By Abbas Haleem
Chicago’s winter weather may have helped Roosevelt University Wednesday night by cooling off Judson University’s shooters.
The Eagles were overheard complaining about the temperature outside during pregame stretching. It turns out they also couldn’t shake off the cold inside: Judson’s 34 percent shooting from the field led to Roosevelt’s 88-70 victory at the Lillian and Larry Goodman Center on Wabash Avenue.
The Eagles (2-8 in the Chicagoland Collegiate Athletic Conference) had converted 34 three-point shots in their last two games. But with Roosevelt Lakers’ perimeter defense, they made just eight shots beyond the arc.
“That’s a good part of our identity: shooting the three,” Judson coach Joel Cotton said. “That’s going to come and go. Give credit to them and how they defended us. They didn’t give us many open looks.”
The Lakers had 8 steals and 41 rebounds, and they limited Judson to 33 rebounds.
“They’re a really good three-point shooting team, and we kind of took them out of that,” said Lakers guard Jake Ludwig, who had 22 points on 50 percent shooting. “They didn’t really know what to do.”
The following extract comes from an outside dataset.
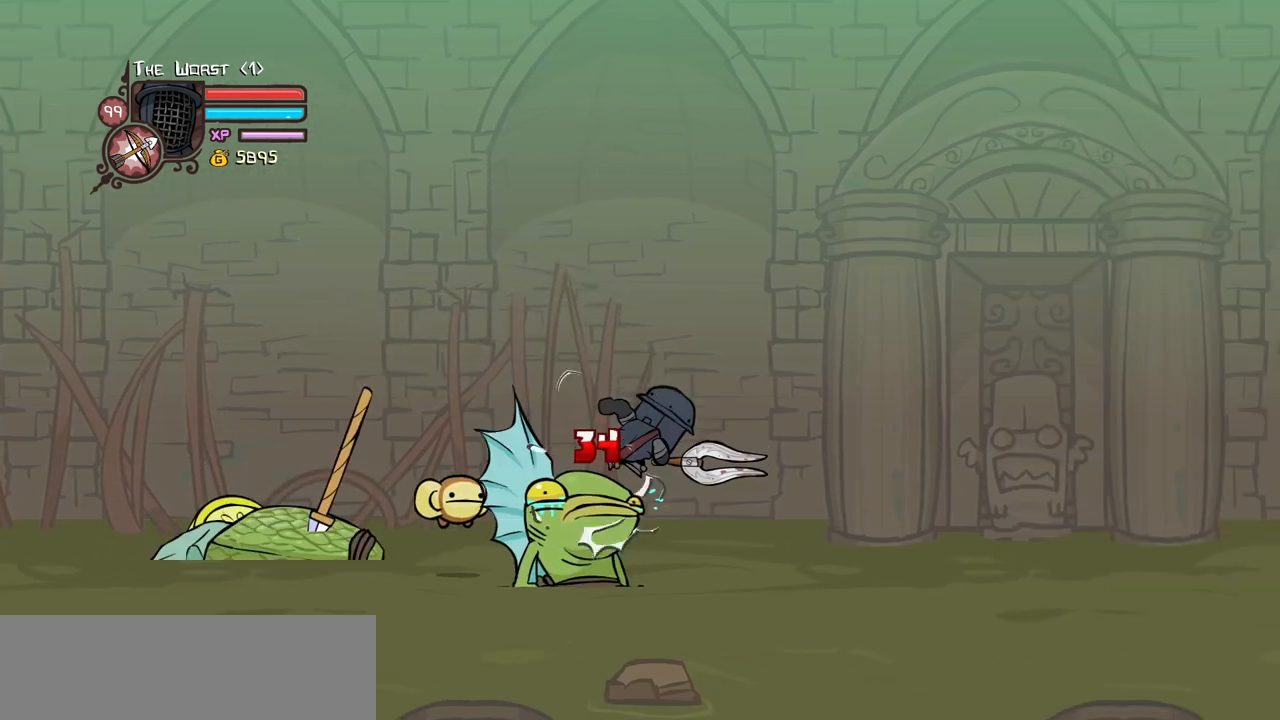
{"keys": ["right"], "events": [[234, "heavy", "up"], [284, "light", "down"], [384, "right", "down"], [467, "light", "up"]]}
The Lakers (4-7 in conference) took the lead in the first two minutes and kept it for the rest of the game. Lakers coach Joe Griffin said he told his players at halftime that they “looked like the San Antonio Spurs” with the way they were passing for layups and open shots. The Lakers had 16 assists at the half and 26 overall.
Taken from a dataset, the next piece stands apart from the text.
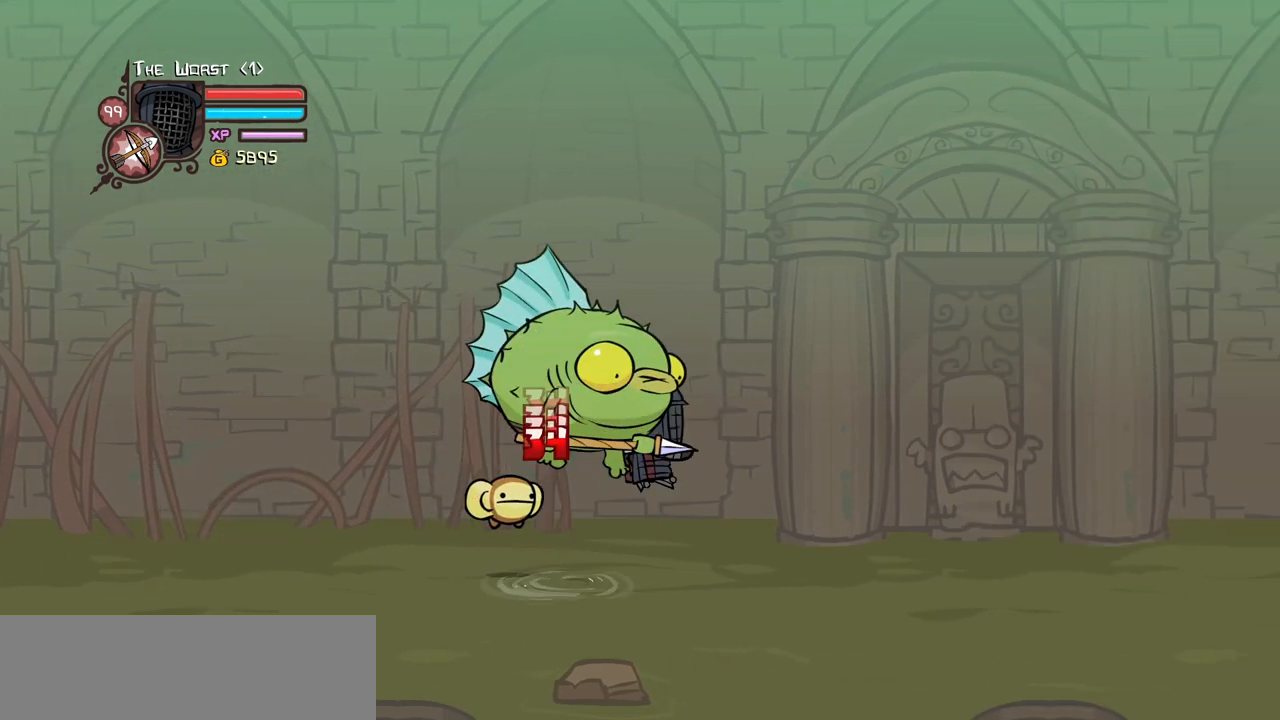
{"keys": ["right"], "events": []}
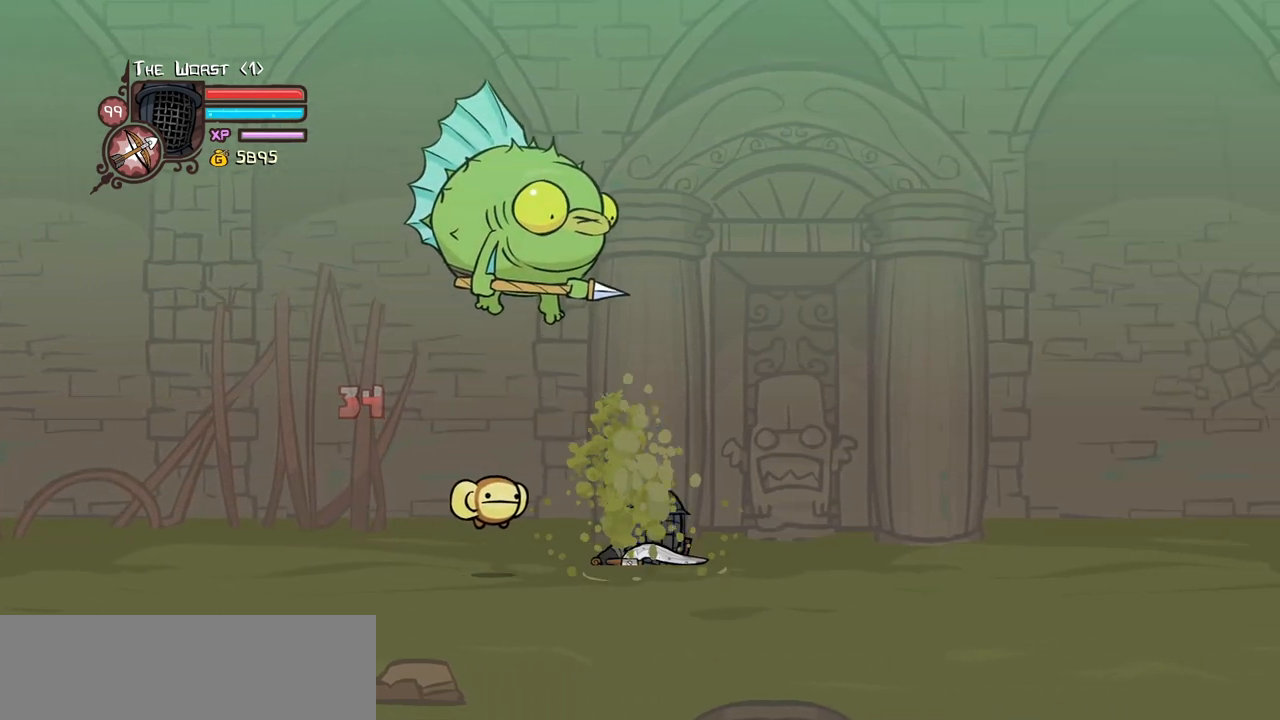
{"keys": ["light", "right"], "events": [[267, "light", "down"], [417, "light", "up"], [450, "light", "down"]]}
Kevin Priebe and Ludwig, the team’s leading scorer throughout the season, dished six assists each. Roosevelt also had just nine turnovers compared with a season average of 13.8 turnovers per game.
“We haven’t had this year to talk about guys being ball hogs or hunting for shots,” Griffin said. “They’re just really unselfish kids. They care for their teammates. They just want to make the right play, and that was demonstrated tonight.”
Guard Korey Ryan, the team’s three-point specialist, drained 4 of 7 three-point attempts and finished with 17 points. Priebe went 11-14 from the field, making his only three-pointer and finishing with a game and season high of 24 points.
Normally the Lakers are close or down at the half, something Griffin told his players before the tipoff. The game taught the team about the importance of maintaining leads, Griffin said. So far this season, the Lakers scored 110 fewer points than their opponents in the first half and five more than their opponents in the second.
Losing three conference games last week may have led his players to wrongly doubt themselves, he said.